A waitress in southern China was declared a suspected SARS case yesterday, and in Hong Kong two members of a TV crew tested negative for the deadly virus, amid fears of an outbreak days ahead of Asia's biggest holiday.
China's Health Ministry said the 20-year-old waitress in Guangzhou, capital of Guangdong Province, was suspected of having severe acute respiratory syndrome after having been in hospital for nearly two weeks. A seafood restaurant was besieged by reporters after media reports identified it as the establishment where she worked.
"Forty-eight people who had close contact with her have been isolated and 52 others who had normal contacts have been observed," the provincial health department said.
PHOTO: REUTERS
None displayed SARS symptoms, which include a high fever and dry cough.
A 32-year-old television producer confirmed this week as China's first SARS case since last year and identified only as Luo has recovered and left hospital yesterday.
Three television workers from Hong Kong station TVB had visited an animal market and a hospital where Luo had been treated before they returned to Hong Kong on Dec. 30 with fevers. They were held in hospital isolation wards.
Two have since tested negative for SARS, a Hong Kong government spokesman said. Test results on the third were pending, he added.
The SARS scare is emerging just ahead of the Lunar New Year holidays, when an estimated 1.89 billion journeys are forecast to be made by rail, road, ship and air around China.
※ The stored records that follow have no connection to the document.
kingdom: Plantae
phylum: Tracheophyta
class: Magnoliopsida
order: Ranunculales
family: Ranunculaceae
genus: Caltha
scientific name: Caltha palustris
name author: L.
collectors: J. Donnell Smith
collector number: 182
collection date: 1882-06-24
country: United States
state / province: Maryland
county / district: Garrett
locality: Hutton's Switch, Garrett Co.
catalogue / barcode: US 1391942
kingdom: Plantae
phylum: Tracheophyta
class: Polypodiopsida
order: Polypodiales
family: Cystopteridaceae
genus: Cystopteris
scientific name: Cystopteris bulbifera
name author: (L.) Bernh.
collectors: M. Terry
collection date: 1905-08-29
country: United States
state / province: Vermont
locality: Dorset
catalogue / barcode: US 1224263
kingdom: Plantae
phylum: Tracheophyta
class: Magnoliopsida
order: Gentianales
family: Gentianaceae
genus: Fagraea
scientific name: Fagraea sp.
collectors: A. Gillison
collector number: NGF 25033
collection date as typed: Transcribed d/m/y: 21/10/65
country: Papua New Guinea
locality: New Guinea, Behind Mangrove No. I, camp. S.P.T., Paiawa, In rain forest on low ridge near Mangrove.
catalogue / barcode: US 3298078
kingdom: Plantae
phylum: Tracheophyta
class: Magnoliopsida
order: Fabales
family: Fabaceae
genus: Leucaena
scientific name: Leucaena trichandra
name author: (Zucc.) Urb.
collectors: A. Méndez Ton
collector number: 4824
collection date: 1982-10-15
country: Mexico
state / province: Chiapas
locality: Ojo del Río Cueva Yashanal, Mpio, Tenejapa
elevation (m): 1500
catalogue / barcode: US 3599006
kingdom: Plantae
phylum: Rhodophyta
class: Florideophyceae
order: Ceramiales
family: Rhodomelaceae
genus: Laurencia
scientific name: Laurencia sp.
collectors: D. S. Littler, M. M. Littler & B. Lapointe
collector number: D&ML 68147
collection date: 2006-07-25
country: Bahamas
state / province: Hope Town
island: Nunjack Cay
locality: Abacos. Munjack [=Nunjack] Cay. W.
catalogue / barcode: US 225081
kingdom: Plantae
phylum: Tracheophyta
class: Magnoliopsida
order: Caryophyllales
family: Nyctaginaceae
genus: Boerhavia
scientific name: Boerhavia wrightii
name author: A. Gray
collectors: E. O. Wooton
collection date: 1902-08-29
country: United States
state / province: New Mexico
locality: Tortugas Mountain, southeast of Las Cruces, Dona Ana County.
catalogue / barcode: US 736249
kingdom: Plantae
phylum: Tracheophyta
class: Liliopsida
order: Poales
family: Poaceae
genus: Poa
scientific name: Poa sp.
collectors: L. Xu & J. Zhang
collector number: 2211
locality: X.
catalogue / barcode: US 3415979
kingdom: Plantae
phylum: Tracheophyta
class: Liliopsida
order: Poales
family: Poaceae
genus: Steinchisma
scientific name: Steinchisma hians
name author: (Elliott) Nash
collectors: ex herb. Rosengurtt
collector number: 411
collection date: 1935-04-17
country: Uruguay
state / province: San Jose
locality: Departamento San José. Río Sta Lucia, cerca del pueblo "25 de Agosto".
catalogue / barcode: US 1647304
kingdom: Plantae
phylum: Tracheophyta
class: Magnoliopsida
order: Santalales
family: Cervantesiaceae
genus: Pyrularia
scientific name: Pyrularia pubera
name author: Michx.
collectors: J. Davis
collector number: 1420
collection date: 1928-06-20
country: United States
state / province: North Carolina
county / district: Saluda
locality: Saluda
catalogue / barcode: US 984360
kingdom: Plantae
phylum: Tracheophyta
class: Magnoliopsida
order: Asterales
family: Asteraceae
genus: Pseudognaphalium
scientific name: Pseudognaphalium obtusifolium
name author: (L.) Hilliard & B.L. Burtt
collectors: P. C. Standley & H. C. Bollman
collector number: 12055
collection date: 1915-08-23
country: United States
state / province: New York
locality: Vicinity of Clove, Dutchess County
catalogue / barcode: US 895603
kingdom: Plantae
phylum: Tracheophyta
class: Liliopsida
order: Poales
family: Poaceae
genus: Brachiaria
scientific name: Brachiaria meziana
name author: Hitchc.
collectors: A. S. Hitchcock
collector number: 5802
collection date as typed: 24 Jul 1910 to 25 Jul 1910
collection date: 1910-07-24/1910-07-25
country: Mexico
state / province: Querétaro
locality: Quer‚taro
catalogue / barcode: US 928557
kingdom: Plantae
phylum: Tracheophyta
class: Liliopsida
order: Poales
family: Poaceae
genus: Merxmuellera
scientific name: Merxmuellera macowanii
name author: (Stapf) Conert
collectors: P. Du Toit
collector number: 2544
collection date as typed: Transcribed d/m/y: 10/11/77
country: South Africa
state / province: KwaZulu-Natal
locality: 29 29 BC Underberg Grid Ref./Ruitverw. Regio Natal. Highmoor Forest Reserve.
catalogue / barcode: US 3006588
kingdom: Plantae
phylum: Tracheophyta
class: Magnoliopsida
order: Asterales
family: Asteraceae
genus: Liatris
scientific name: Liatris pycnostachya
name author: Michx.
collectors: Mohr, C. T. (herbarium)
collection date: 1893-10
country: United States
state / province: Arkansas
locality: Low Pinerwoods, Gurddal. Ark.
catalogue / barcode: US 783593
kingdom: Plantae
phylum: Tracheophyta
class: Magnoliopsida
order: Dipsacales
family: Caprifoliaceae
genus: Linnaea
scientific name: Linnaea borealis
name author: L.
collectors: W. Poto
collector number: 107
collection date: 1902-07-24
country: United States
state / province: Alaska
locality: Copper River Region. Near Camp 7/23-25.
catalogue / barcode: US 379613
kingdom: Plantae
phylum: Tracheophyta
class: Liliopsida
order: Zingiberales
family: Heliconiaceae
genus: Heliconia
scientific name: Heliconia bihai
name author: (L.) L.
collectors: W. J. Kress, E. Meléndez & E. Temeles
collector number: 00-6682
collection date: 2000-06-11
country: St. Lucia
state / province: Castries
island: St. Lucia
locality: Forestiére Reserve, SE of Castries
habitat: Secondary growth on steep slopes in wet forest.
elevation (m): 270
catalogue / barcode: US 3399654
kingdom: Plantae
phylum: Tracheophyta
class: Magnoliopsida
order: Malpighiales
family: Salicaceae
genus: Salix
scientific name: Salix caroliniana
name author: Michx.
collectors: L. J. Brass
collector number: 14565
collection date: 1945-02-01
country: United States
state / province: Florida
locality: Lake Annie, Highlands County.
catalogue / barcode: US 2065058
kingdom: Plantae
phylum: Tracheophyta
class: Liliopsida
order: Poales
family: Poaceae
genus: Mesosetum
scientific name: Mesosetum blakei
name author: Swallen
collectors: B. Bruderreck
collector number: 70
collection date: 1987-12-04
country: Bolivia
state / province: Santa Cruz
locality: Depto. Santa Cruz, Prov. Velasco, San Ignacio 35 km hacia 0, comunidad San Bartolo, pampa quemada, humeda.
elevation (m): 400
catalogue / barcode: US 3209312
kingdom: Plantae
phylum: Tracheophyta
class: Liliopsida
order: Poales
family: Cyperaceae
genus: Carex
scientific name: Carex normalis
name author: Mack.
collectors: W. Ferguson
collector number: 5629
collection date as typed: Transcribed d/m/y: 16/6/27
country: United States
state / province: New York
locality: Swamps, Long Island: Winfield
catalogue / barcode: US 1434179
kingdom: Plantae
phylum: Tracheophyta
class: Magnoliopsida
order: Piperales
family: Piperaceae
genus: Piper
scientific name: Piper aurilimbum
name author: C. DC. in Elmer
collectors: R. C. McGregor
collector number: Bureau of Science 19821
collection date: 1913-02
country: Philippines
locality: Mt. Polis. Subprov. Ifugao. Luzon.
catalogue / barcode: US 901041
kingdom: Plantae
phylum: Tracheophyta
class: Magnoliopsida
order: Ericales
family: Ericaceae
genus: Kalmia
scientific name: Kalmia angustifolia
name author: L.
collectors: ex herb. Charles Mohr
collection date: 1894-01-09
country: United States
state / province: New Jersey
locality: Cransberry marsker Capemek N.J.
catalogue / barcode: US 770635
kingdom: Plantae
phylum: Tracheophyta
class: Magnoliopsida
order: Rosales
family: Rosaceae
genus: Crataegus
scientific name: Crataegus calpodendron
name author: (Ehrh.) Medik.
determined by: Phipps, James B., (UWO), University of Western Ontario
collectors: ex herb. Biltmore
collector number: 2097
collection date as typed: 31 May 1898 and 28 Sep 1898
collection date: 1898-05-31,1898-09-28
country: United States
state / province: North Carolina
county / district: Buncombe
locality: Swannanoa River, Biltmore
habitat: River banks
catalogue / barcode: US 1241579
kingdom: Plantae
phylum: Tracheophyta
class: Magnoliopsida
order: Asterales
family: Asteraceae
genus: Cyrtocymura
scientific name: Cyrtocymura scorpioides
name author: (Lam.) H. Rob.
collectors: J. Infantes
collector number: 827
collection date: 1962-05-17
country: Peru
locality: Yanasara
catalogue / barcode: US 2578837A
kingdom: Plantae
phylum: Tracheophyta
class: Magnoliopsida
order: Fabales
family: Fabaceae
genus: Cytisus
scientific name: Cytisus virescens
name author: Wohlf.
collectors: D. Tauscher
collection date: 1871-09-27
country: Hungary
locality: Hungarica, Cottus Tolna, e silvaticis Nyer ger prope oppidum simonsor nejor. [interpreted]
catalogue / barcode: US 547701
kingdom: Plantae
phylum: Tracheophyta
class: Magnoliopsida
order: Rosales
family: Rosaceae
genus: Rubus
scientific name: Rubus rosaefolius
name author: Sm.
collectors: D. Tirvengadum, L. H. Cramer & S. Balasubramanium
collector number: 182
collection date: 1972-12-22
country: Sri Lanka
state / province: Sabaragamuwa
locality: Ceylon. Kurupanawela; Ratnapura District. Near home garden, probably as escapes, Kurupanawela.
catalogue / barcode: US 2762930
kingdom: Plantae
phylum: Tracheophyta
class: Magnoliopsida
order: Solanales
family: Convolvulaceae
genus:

SARS killed about 800 people worldwide last year, nearly 350 of them in China.
Luo's case has been linked to a coronavirus also found in wild civet cats, prized as a delicacy in southern China and sold in crowded markets. He denies eating civet and the source of his infection remains a mystery, complicating the larger question of whether the virus has begun to spread again.
"They are still searching. They still have no answers," Beijing-based World Health Organization (WHO) spokesman Roy Wadia said.
Health officials this week banned the sale of civet cats and began a cull to prevent the spread of the disease, which has led to stepped up health screening at airports and border crossings in Asia.
Media reports said the waitress from the central province of Henan had been serving wild game, but provincial health officials declined to comment.
The woman first reported a fever on Dec. 26 and was receiving treatment under quarantine at the Guangzhou No. 8 People's Hospital, one of three city hospitals designated to handle SARS patients.
Shopkeepers near the seafood restaurant reported seeing men in white protective gear moving into the downtown building and of co-workers being held in a nearby shophouse before being taken away by bus.
The operators of the restaurant denied she worked there.
Authorities have stepped up protective measures for medical staff, provincial health officials said. A WHO team was on its way to Guangzhou to investigate.
"We think that there is at this point no significant public health threat," said the WHO's Robert Breiman. "What our interest is in now is to determine what sort of steps can be taken to maintain that low public health risk."
China has given a Saturday deadline for the slaughter of about 10,000 civet cats and has launched a rat and cockroach extermination campaign.
With the return of the northern winter, health officials have been watching closely for a re-emergence of SARS, which experts say is spread by droplets in coughs and sneezes.
Two previous cases, in Singapore and Taiwan, were linked to medical research accidents.
Neighbors in Luo's apartment building at Riverview Gardens, a leafy 10,000-unit haven in a middle-class Guangzhou suburb, seemed unconcerned at his return.
"You read the papers and people say `wah, SARS,' but I say it's just another kind of flu," said Chen Qiuyou, a front desk guard. "So we don't know where it came from. What's the big deal?"